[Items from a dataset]
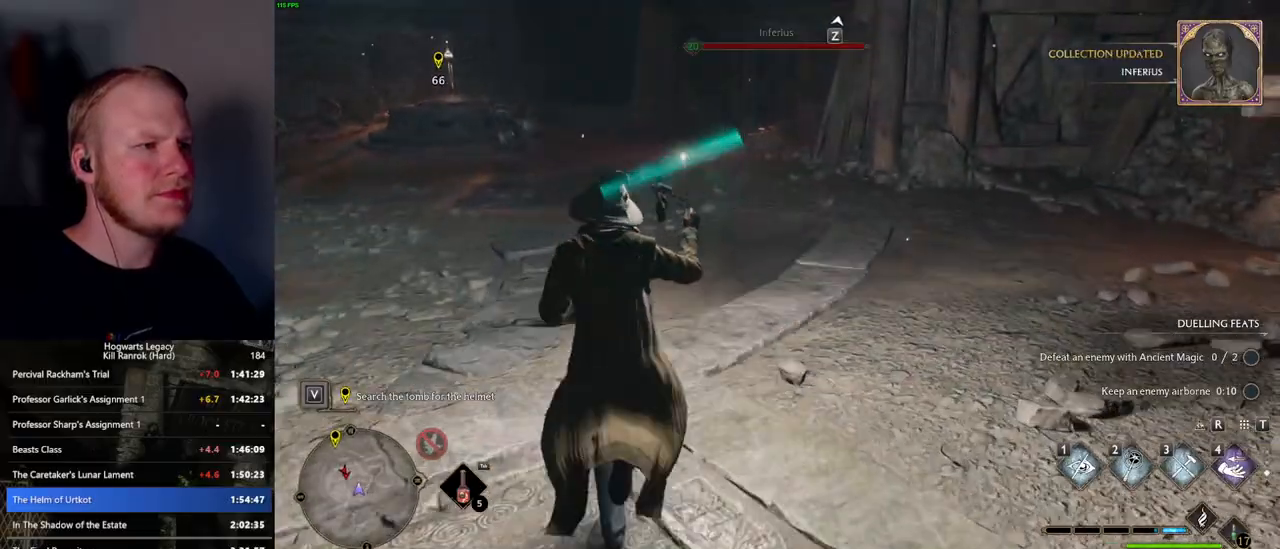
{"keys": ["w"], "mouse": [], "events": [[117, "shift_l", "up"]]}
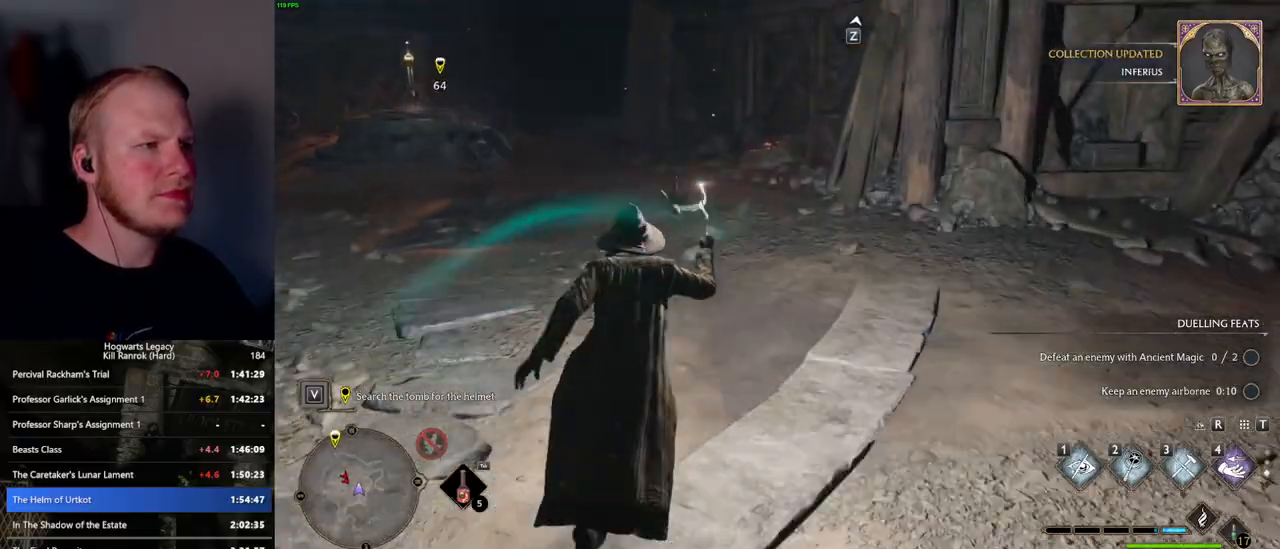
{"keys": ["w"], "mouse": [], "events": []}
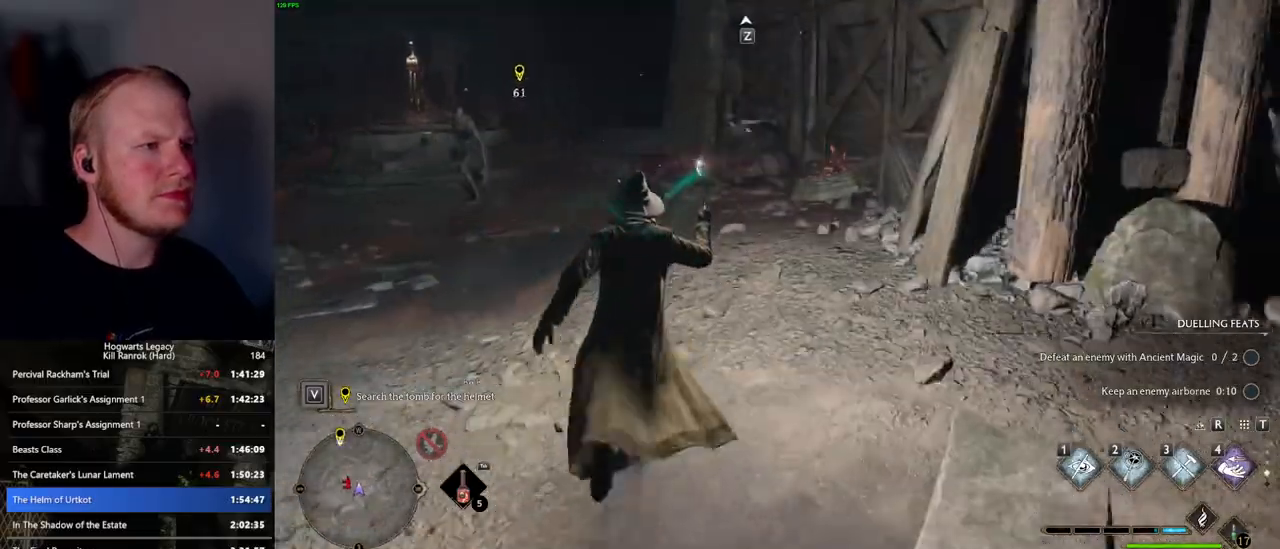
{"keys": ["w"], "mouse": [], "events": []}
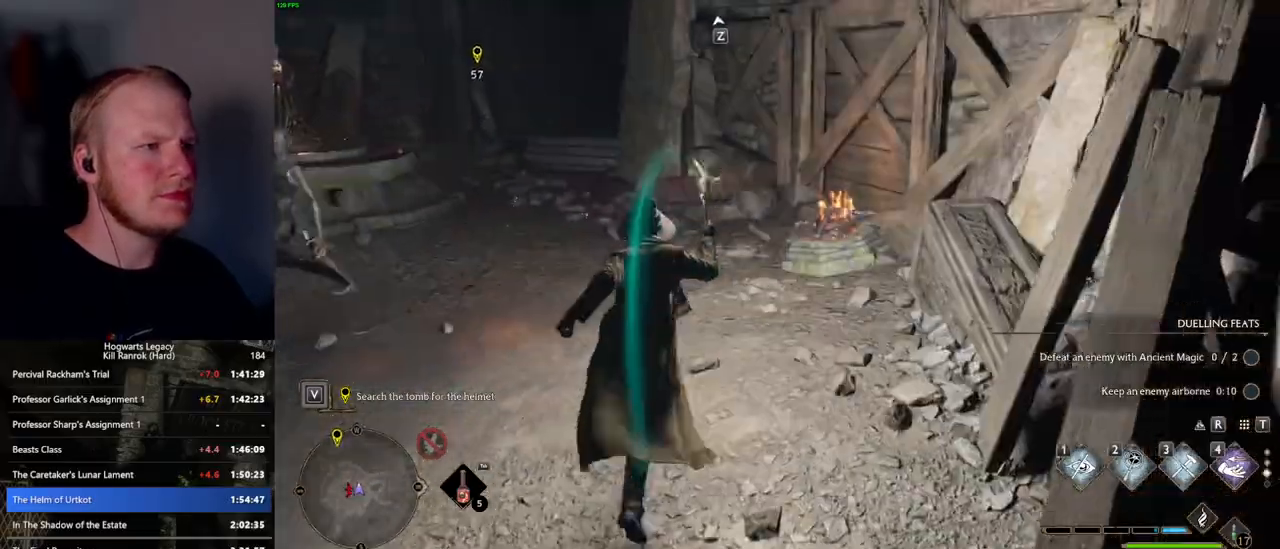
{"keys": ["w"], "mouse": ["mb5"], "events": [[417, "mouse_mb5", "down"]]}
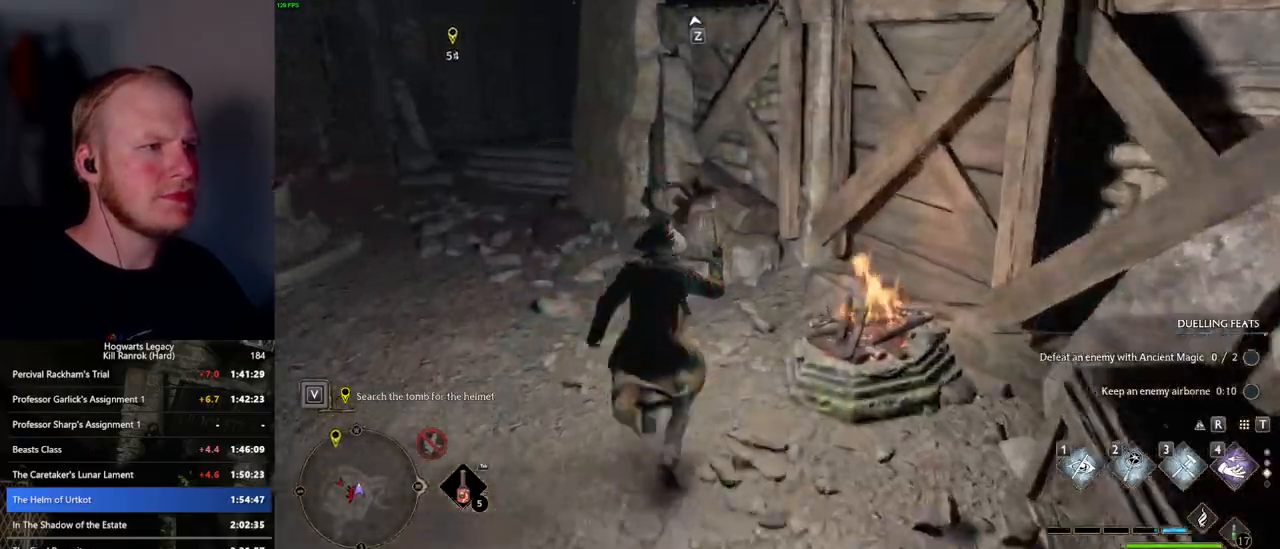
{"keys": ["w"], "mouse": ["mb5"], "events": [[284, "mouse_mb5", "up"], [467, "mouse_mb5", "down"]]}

▶ **Task objective**
Every line of the records above should be copied exactly, while the pictures are left behind.

▶ **Written response**
{"keys": ["w"], "mouse": [], "events": [[117, "shift_l", "up"]]}
{"keys": ["w"], "mouse": [], "events": []}
{"keys": ["w"], "mouse": [], "events": []}
{"keys": ["w"], "mouse": ["mb5"], "events": [[417, "mouse_mb5", "down"]]}
{"keys": ["w"], "mouse": ["mb5"], "events": [[284, "mouse_mb5", "up"], [467, "mouse_mb5", "down"]]}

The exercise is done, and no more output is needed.